Nowadays I've tried to ask some Dungeon/MIT maintainers to set Dungeon (Pre-Zork prototype which has the Zork I-II-III games condensed) under a free license, but I had no luck.

EDIT: Also, IF6 it's pretty good by itself, the included English library it's pretty good for a common game, reimplementing new objects it's trivial.

IF7 makes that easier, but forget about playing your games on DOS and Amiga machines.


I also tried that some years ago, though I attempted to get Activision to do it, since they bought Infocom.

Coincidentally, I've been playing with web assembly the past few weeks. That yielded https://dungeo.org, though it's still very much a WIP.


Dungeon is source available, you can get on any Linux/BSD with ease, recompile it anywhere, properly but you can't use the code commercially.

This has no sense. Compare it to Collosal Cave Adventure, which can be run near anywhere.


For sandboxing and historical preservation, it helps that interactive fiction is text-based, single-player, and non-networked. I wonder if they've added any way to connect to a server?


There was a mud based implementation of Inform 7 based multi player IF platform called Guncho, but it’s not maintained. It was an interesting experiment.

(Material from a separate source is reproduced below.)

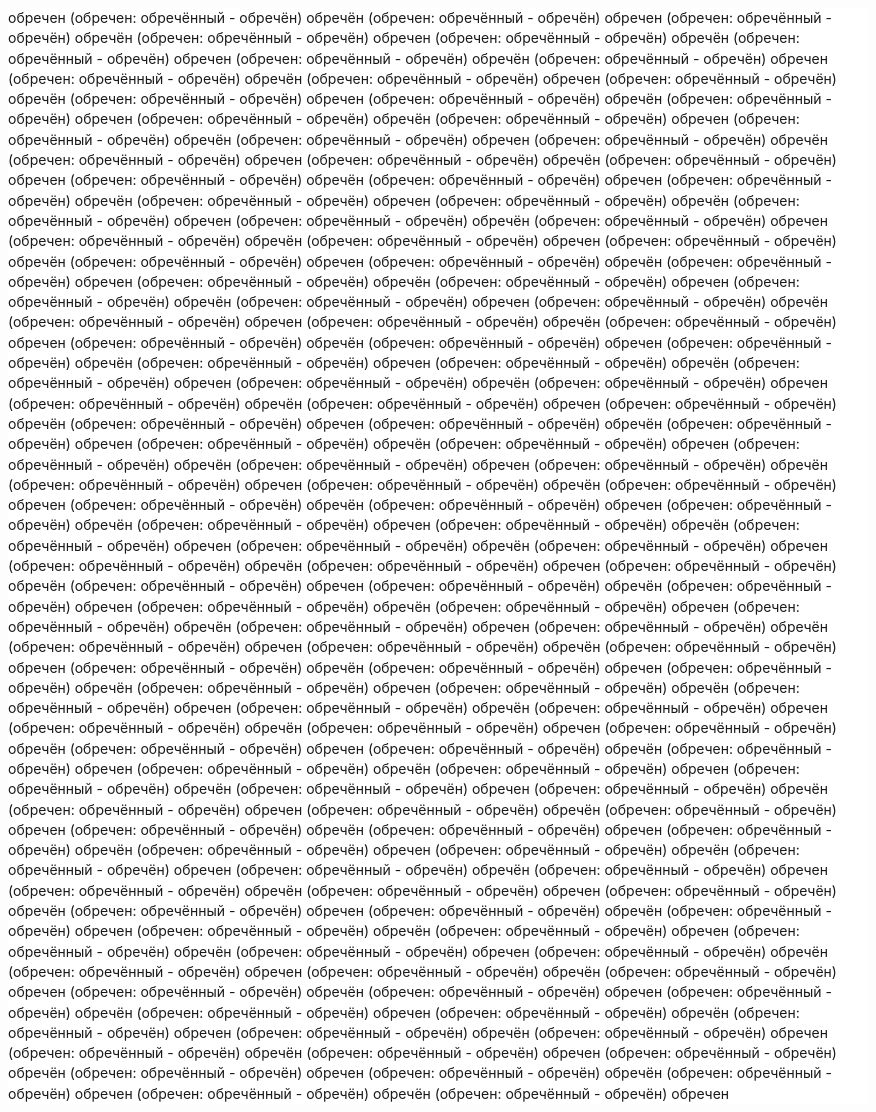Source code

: обречен (обречен: обречённый - обречён) обречён (обречен: обречённый - обречён) обречен (обречен: обречённый - обречён) обречён (обречен: обречённый - обречён) обречен (обречен: обречённый - обречён) обречён (обречен: обречённый - обречён) обречен (обречен: обречённый - обречён) обречён (обречен: обречённый - обречён) обречен (обречен: обречённый - обречён) обречён (обречен: обречённый - обречён) обречен (обречен: обречённый - обречён) обречён (обречен: обречённый - обречён) обречен (обречен: обречённый - обречён) обречён (обречен: обречённый - обречён) обречен (обречен: обречённый - обречён) обречён (обречен: обречённый - обречён) обречен (обречен: обречённый - обречён) обречён (обречен: обречённый - обречён) обречен (обречен: обречённый - обречён) обречён (обречен: обречённый - обречён) обречен (обречен: обречённый - обречён) обречён (обречен: обречённый - обречён) обречен (обречен: обречённый - обречён) обречён (обречен: обречённый - обречён) обречен (обречен: обречённый - обречён) обречён (обречен: обречённый - обречён) обречен (обречен: обречённый - обречён) обречён (обречен: обречённый - обречён) обречен (обречен: обречённый - обречён) обречён (обречен: обречённый - обречён) обречен (обречен: обречённый - обречён) обречён (обречен: обречённый - обречён) обречен (обречен: обречённый - обречён) обречён (обречен: обречённый - обречён) обречен (обречен: обречённый - обречён) обречён (обречен: обречённый - обречён) обречен (обречен: обречённый - обречён) обречён (обречен: обречённый - обречён) обречен (обречен: обречённый - обречён) обречён (обречен: обречённый - обречён) обречен (обречен: обречённый - обречён) обречён (обречен: обречённый - обречён) обречен (обречен: обречённый - обречён) обречён (обречен: обречённый - обречён) обречен (обречен: обречённый - обречён) обречён (обречен: обречённый - обречён) обречен (обречен: обречённый - обречён) обречён (обречен: обречённый - обречён) обречен (обречен: обречённый - обречён) обречён (обречен: обречённый - обречён) обречен (обречен: обречённый - обречён) обречён (обречен: обречённый - обречён) обречен (обречен: обречённый - обречён) обречён (обречен: обречённый - обречён) обречен (обречен: обречённый - обречён) обречён (обречен: обречённый - обречён) обречен (обречен: обречённый - обречён) обречён (обречен: обречённый - обречён) обречен (обречен: обречённый - обречён) обречён (обречен: обречённый - обречён) обречен (обречен: обречённый - обречён) обречён (обречен: обречённый - обречён) обречен (обречен: обречённый - обречён) обречён (обречен: обречённый - обречён) обречен (обречен: обречённый - обречён) обречён (обречен: обречённый - обречён) обречен (обречен: обречённый - обречён) обречён (обречен: обречённый - обречён) обречен (обречен: обречённый - обречён) обречён (обречен: обречённый - обречён) обречен (обречен: обречённый - обречён) обречён (обречен: обречённый - обречён) обречен (обречен: обречённый - обречён) обречён (обречен: обречённый - обречён) обречен (обречен: обречённый - обречён) обречён (обречен: обречённый - обречён) обречен (обречен: обречённый - обречён) обречён (обречен: обречённый - обречён) обречен (обречен: обречённый - обречён) обречён (обречен: обречённый - обречён) обречен (обречен: обречённый - обречён) обречён (обречен: обречённый - обречён) обречен (обречен: обречённый - обречён) обречён (обречен: обречённый - обречён) обречен (обречен: обречённый - обречён) обречён (обречен: обречённый - обречён) обречен (обречен: обречённый - обречён) обречён (обречен: обречённый - обречён) обречен (обречен: обречённый - обречён) обречён (обречен: обречённый - обречён) обречен (обречен: обречённый - обречён) обречён (обречен: обречённый - обречён) обречен (обречен: обречённый - обречён) обречён (обречен: обречённый - обречён) обречен (обречен: обречённый - обречён) обречён (обречен: обречённый - обречён) обречен (обречен: обречённый - обречён) обречён (обречен: обречённый - обречён) обречен (обречен: обречённый - обречён) обречён (обречен: обречённый - обречён) обречен (обречен: обречённый - обречён) обречён (обречен: обречённый - обречён) обречен (обречен: обречённый - обречён) обречён (обречен: обречённый - обречён) обречен (обречен: обречённый - обречён) обречён (обречен: обречённый - обречён) обречен (обречен: обречённый - обречён) обречён (обречен: обречённый - обречён) обречен (обречен: обречённый - обречён) обречён (обречен: обречённый - обречён) обречен (обречен: обречённый - обречён) обречён (обречен: обречённый - обречён) обречен (обречен: обречённый - обречён) обречён (обречен: обречённый - обречён) обречен (обречен: обречённый - обречён) обречён (обречен: обречённый - обречён) обречен (обречен: обречённый - обречён) обречён (обречен: обречённый - обречён) обречен (обречен: обречённый - обречён) обречён (обречен: обречённый - обречён) обречен (обречен: обречённый - обречён) обречён (обречен: обречённый - обречён) обречен (обречен: обречённый - обречён) обречён (обречен: обречённый - обречён) обречен (обречен: обречённый - обречён) обречён (обречен: обречённый - обречён) обречен (обречен: обречённый - обречён) обречён (обречен: обречённый - обречён) обречен (обречен: обречённый - обречён) обречён (обречен: обречённый - обречён) обречен (обречен: обречённый - обречён) обречён (обречен: обречённый - обречён) обречен (обречен: обречённый - обречён) обречён (обречен: обречённый - обречён) обречен (обречен: обречённый - обречён) обречён (обречен: обречённый - обречён) обречен (обречен: обречённый - обречён) обречён (обречен: обречённый - обречён) обречен (обречен: обречённый - обречён) обречён (обречен: обречённый - обречён) обречен (обречен: обречённый - обречён) обречён (обречен: обречённый - обречён) обречен (обречен: обречённый - обречён) обречён (обречен: обречённый - обречён) обречен (обречен: обречённый - обречён) обречён (обречен: обречённый - обречён) обречен (обречен: обречённый - обречён) обречён (обречен: обречённый - обречён) обречен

assuming you're talking about z-machines, the only functioning way i've seen to get data out is to use savefiles. there is an editor written in inform that does this. otherwise the interpreter has to be modified, see multizork for example.

https://multizork.icculus.org/


+1 for a nice review. You may be interested to know that there's been some success cross-compiling the command-line version of the TADS 3 VM interpreter to Javascript, I think you can play T3 games in Parchment now.